New research in specially bred mice has elucidated how the antidepressant Prozac works. Scientists have long known that in addition to discouraging synapses from reabsorbing the neurotransmitter serotonin, Prozac (known generically as fluoxetine) also increases the number of neurons (neurogenesis) in the adult brain. But exactly how the drug manages this multiplication trick has proved difficult to pin down. Now researchers have traced the development cascade of new neurons and determined where fluoxetine exerts its multiplying--and beneficial--effect.

Grigori Enikolopov at the Cold Spring Harbor Laboratory and his colleagues bred a new strain of mice that allowed them to track the development of mature neurons from stem cells using the different marker proteins expressed. Of the six stages of neuron development observed in this process, the scientists found that more than two weeks of fluoxetine treatment boosted the number of so-called amplifying neural progenitors (ANPs) by nearly 50 percent (a migratory stream of which is shown in the image above).

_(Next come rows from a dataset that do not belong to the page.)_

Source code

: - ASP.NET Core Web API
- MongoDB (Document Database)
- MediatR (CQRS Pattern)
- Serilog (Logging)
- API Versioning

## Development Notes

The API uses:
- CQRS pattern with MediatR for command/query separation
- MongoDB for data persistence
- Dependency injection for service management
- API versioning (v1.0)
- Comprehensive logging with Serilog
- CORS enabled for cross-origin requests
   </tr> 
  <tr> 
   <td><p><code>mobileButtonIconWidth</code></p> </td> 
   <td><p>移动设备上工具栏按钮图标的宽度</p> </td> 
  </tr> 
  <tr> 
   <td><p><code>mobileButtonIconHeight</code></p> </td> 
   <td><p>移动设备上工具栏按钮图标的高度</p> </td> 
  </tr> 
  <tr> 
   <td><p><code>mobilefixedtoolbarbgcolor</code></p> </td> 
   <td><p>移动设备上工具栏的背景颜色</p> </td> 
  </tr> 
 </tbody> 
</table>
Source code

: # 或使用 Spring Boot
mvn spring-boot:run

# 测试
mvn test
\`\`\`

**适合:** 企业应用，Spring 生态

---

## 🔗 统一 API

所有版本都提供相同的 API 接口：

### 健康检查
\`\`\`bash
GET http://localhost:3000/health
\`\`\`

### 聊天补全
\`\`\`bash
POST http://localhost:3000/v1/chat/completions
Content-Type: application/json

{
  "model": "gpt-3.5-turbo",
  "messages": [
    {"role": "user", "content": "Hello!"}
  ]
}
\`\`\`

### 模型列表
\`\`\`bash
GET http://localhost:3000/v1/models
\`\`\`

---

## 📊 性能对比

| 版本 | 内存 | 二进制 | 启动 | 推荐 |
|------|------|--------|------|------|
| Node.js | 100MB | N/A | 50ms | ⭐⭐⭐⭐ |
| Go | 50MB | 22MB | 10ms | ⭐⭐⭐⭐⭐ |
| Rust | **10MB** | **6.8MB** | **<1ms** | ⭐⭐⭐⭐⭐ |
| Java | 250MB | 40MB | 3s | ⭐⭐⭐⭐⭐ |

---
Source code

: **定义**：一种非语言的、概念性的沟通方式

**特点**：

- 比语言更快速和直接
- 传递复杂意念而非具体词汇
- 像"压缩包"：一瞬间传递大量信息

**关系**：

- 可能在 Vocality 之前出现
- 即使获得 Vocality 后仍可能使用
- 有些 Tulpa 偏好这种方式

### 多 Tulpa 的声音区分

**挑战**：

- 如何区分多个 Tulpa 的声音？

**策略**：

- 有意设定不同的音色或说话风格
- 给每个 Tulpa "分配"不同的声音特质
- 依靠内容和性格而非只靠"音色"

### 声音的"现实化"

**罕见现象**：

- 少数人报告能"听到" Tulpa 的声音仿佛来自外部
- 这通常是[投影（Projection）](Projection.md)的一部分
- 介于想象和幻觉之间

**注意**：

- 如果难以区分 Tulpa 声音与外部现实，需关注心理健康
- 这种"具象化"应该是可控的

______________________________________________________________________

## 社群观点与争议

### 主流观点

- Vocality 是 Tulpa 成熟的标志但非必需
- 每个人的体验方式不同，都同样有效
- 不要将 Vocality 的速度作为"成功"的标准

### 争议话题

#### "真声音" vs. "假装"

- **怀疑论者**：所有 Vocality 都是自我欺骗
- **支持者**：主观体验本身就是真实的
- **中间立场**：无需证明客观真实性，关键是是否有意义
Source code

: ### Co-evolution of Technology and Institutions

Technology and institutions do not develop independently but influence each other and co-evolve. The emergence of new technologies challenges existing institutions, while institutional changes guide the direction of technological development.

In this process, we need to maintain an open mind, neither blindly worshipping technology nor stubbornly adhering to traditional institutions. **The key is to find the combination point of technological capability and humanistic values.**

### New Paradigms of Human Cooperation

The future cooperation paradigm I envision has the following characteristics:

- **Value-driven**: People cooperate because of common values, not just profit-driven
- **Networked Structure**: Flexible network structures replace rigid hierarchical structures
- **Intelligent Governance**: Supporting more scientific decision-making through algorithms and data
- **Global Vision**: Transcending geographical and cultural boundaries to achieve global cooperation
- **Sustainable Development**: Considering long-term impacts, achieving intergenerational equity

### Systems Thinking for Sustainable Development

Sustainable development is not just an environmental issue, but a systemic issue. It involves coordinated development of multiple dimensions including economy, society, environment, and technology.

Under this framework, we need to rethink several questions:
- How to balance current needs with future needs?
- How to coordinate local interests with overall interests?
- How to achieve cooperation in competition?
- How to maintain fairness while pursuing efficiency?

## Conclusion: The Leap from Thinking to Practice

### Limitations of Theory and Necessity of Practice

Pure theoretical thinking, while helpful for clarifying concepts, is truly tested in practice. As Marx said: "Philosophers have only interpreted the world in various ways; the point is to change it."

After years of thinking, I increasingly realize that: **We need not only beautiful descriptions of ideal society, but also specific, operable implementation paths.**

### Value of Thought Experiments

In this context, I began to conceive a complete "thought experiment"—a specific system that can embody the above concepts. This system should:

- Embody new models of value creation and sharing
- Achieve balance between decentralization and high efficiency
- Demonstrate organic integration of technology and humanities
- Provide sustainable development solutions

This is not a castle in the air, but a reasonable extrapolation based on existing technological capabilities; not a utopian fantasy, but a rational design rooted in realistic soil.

Subsequent testing in mice allowed to live for a month after fluoxetine treatment showed a similar increase in the overall number of neurons. "Together, these results suggest that the fluoxetine-induced increase in the number of ANP precursors in the [brain] later translates into an increase in the number of new neurons," the researchers write in the paper presenting the findings in the Proceedings of the National Academy of Sciences.

By isolating the step in neuron development that fluoxetine influences, the scientists have identified a new target for antidepressants that may have fewer side effects. The research also unveils the links in the chain leading from stem cells to new neurons as well as provides an animal tailor-made to investigate the mechanisms of other medicines and treatments, permitting a ray of hope into the darker regions of brain dysfunction.